Avanzando sin piedad, las tropas norteamericanas llegaron hasta Puebla, donde establecieron su Cuartel General y desde ahí se organizaron para atacar la ciudad de México. Por su parte, el ejército mexicano, al mando de Antonio López de Santa Anna, se concentró en Peñón Viejo y fortificó los pueblos de Coyoacán, el Puente y el Convento de Churubusco. Sin embargo, las condiciones entre un ejército y otro, eran distintas. Por un lado, Estados Unidos contaba con militares profesionales, artillería moderna y tenía posibilidades para movilizar voluntarios entre los inmigrantes recientes y recursos para entrenarlos y armarlos. Nosotros, no contábamos con recursos materiales ni humanos. Y entonces, en el camino de hacia ganar la guerra, el general Scott decidió que la totalidad del ejército debería marchar por la ruta que le llevaría a Tlalpan. Después tomaron camino hacia Chapultepec donde se habían replegado las fuerzas mexicanas dejando sólo una pequeña guarnición en el castillo.
La madrugada del 12 de septiembre se realizó el primer ataque y los soldados norteamericanos no cesaron de hacer fuego hasta la caída de la noche. El 13 de septiembre el ejército enemigo decidió atacar las obras levantadas al pie del Cerro de Chapultepec, sobre el camino de Tacubaya, al mismo tiempo que penetraban al bosque por el Molino del Rey. Una vez dentro del bosque decidieron atacar la sencilla construcción de la cumbre. No era una fortaleza ni mucho menos, sino el edificio del Colegio Militar.
Llegar hasta ahí fue pan comido. Las divisiones de Worth, Quitman y Pillow –con sus soldados lampiños, rubios, ambiciosos y bien alimentados– enfrentaron a los que ahí estaban con sólo 4 cañones y acabaron matándolos a todos. Se trataba de unos cuantos soldados acompañados de un reducido número de cadetes –es decir, estudiantes del Colegio Militar– que todavía no probaban la sangre y la lumbre de una verdadera guerra. Estos alumnos, adolescentes de entre 13 y 20 años, pasaron a nuestra historia nacional como “Niños héroes”, aunque muchos duden de su existencia.
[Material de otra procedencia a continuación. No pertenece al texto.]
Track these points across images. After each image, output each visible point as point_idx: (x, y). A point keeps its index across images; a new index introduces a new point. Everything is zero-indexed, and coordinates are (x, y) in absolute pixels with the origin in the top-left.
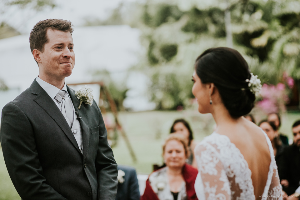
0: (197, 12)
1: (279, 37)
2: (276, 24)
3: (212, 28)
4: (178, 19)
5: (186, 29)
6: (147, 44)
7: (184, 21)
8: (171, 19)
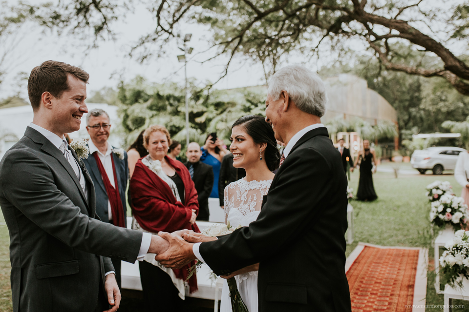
0: (159, 96)
1: (214, 118)
2: (212, 108)
3: (169, 109)
4: (146, 101)
5: (150, 108)
6: (122, 115)
7: (149, 103)
8: (141, 101)
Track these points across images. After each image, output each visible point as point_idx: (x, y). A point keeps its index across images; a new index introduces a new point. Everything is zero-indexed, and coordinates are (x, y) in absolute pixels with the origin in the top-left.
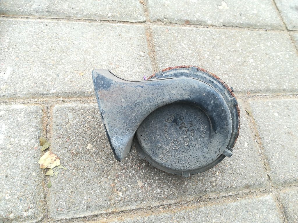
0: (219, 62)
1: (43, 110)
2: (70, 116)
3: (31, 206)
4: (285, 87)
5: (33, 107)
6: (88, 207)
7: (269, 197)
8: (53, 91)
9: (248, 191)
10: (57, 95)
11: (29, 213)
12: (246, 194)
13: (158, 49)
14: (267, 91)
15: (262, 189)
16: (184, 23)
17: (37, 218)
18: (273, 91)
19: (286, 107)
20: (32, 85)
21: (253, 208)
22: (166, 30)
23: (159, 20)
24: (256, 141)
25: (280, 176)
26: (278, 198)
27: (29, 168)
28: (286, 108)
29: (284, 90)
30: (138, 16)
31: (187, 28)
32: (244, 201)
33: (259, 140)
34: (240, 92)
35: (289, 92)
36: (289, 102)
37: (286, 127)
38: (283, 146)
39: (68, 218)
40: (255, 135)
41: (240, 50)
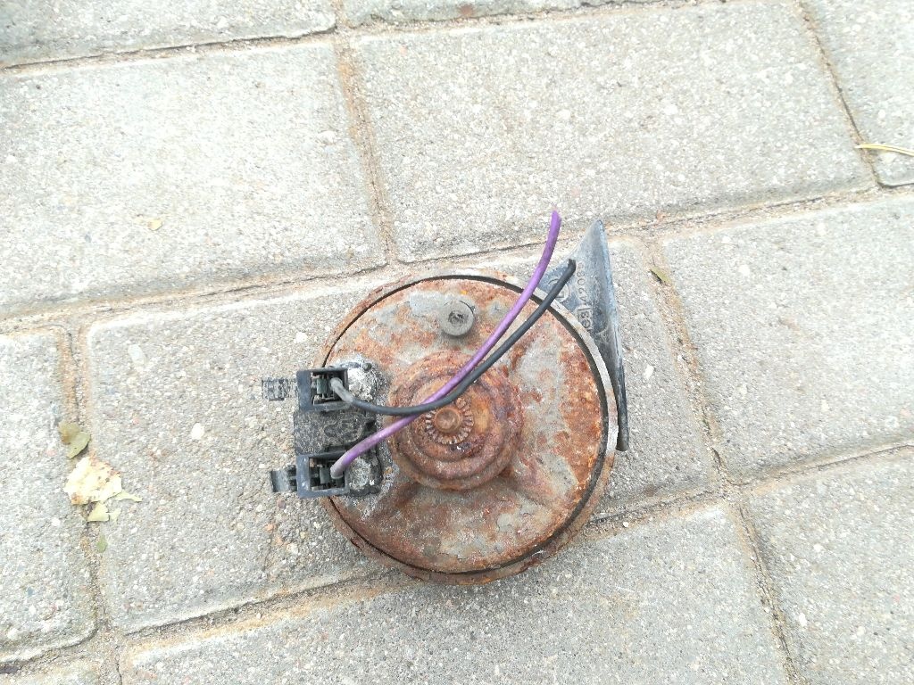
0: (569, 128)
1: (58, 345)
2: (135, 352)
3: (60, 603)
4: (775, 181)
5: (30, 340)
6: (210, 593)
7: (715, 513)
8: (78, 286)
9: (653, 500)
10: (92, 296)
11: (56, 623)
12: (650, 509)
13: (378, 114)
14: (717, 200)
15: (694, 493)
16: (456, 14)
17: (78, 632)
18: (739, 198)
19: (776, 243)
20: (19, 277)
21: (667, 546)
22: (401, 48)
23: (376, 17)
24: (680, 357)
25: (750, 449)
26: (742, 511)
27: (40, 508)
28: (776, 247)
29: (773, 192)
30: (310, 13)
31: (467, 29)
32: (643, 530)
33: (689, 354)
34: (633, 216)
35: (789, 195)
36: (786, 227)
37: (773, 306)
38: (761, 363)
39: (159, 623)
40: (680, 341)
41: (635, 80)
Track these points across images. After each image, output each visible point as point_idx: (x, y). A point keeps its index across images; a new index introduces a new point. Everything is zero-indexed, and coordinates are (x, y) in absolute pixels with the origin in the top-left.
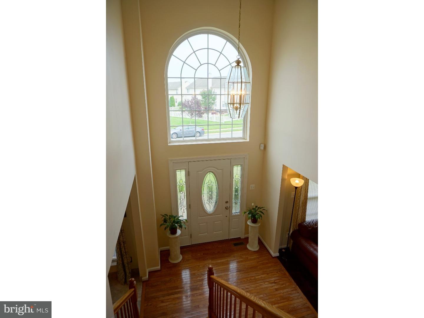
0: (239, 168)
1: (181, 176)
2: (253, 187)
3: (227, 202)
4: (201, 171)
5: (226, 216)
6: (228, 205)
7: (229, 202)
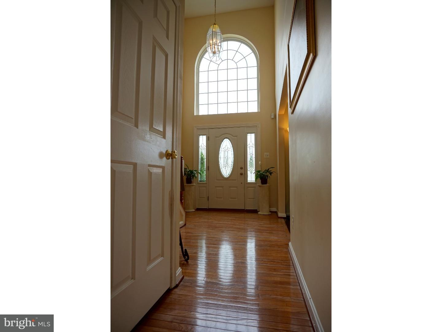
0: (253, 136)
1: (203, 141)
2: (268, 155)
3: (241, 168)
4: (219, 137)
5: (242, 183)
6: (242, 171)
7: (244, 168)
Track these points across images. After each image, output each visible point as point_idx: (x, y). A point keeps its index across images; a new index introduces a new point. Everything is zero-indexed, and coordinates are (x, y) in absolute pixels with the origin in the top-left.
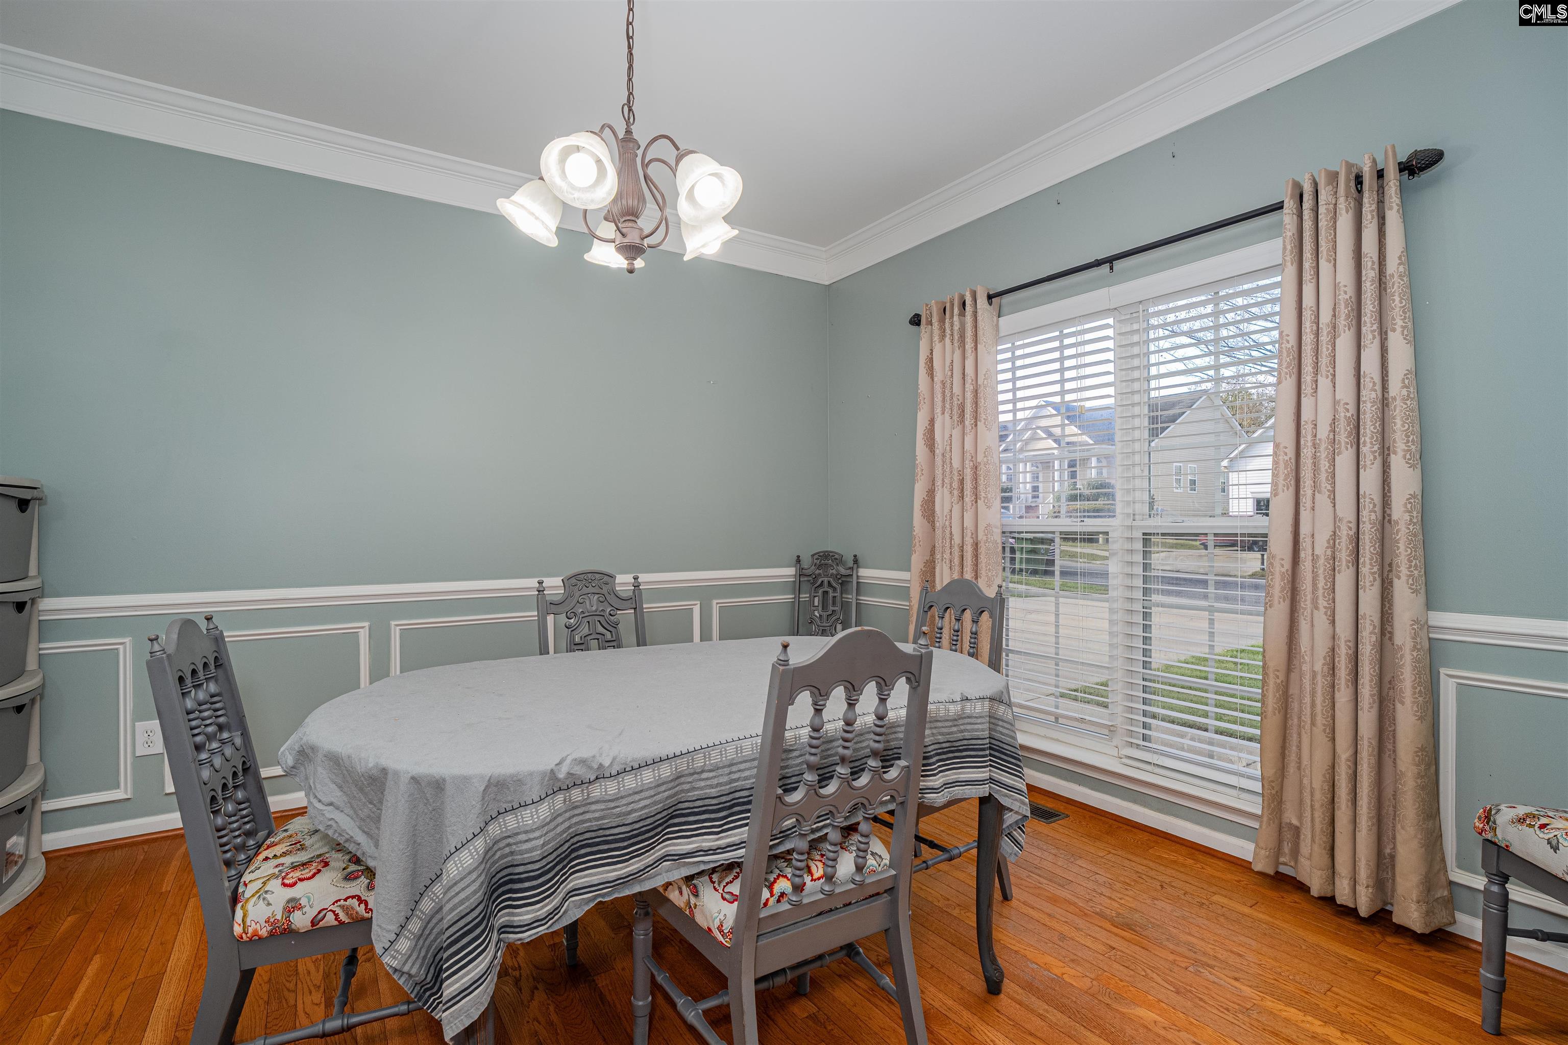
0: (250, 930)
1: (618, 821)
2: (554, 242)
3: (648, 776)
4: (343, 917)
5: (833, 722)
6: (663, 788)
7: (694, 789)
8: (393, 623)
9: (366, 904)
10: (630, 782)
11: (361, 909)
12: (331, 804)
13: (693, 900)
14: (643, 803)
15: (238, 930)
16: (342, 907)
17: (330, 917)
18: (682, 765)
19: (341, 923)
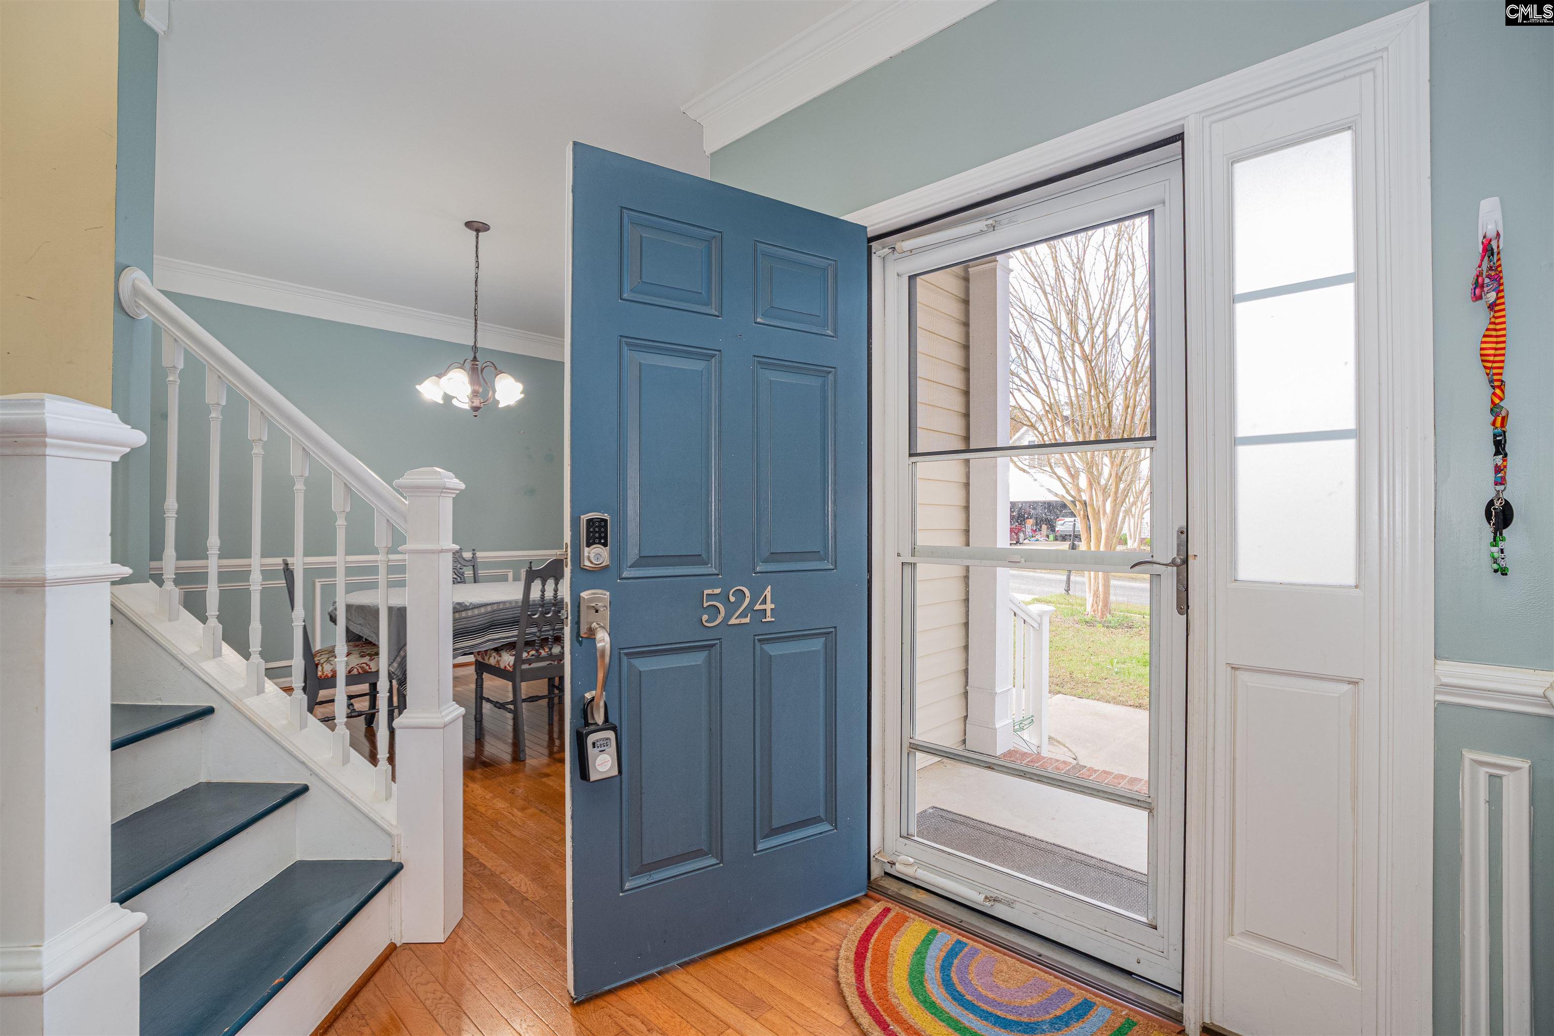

Muy bien documentadas están las participaciones de Agustín Melgar, Vicente Suárez y Francisco Montes de Oca, algo confusas las de Juan de la Barrera, Juan Escutia y Francisco Márquez y, aunque se sabe de otros niños heroicos como Zuazua y Xicoténcatl y combatientes como Fontes, Cano y Pérez, poco se han mencionado y aparecen más en el olvido.
El recuento de los daños antes de que acabara aquella semana reportó que en las filas mexicanas hubo en total más de 250 muertos y heridos, que los sobrevivientes fueron hechos prisioneros y que en el ejército invasor las bajas ascendieron solamente a 130.
Sin embargo, quedó algo que todavía se mira: el Altar a la Patria, a la entrada del bosque, un hemiciclo dedicado a los heroicos niños y un curioso poema que le reto a aprender:
“Como renuevos cuyos aliños/ el viento helado marchita en flor, / así cayeron los héroes niños, / ante las balas del invasor. / Allí fue.. donde los sabinos la cimera con sortijas de plata remecían;/ donde cantaba nuestra eterna primavera su himno al sol:/ era diáfana la esfera;/ perfumaba la flor… ¡y ellos morían!”
No se arredre y sí celebre, lector querido. Tiene usted hasta el miércoles, que es el mero día.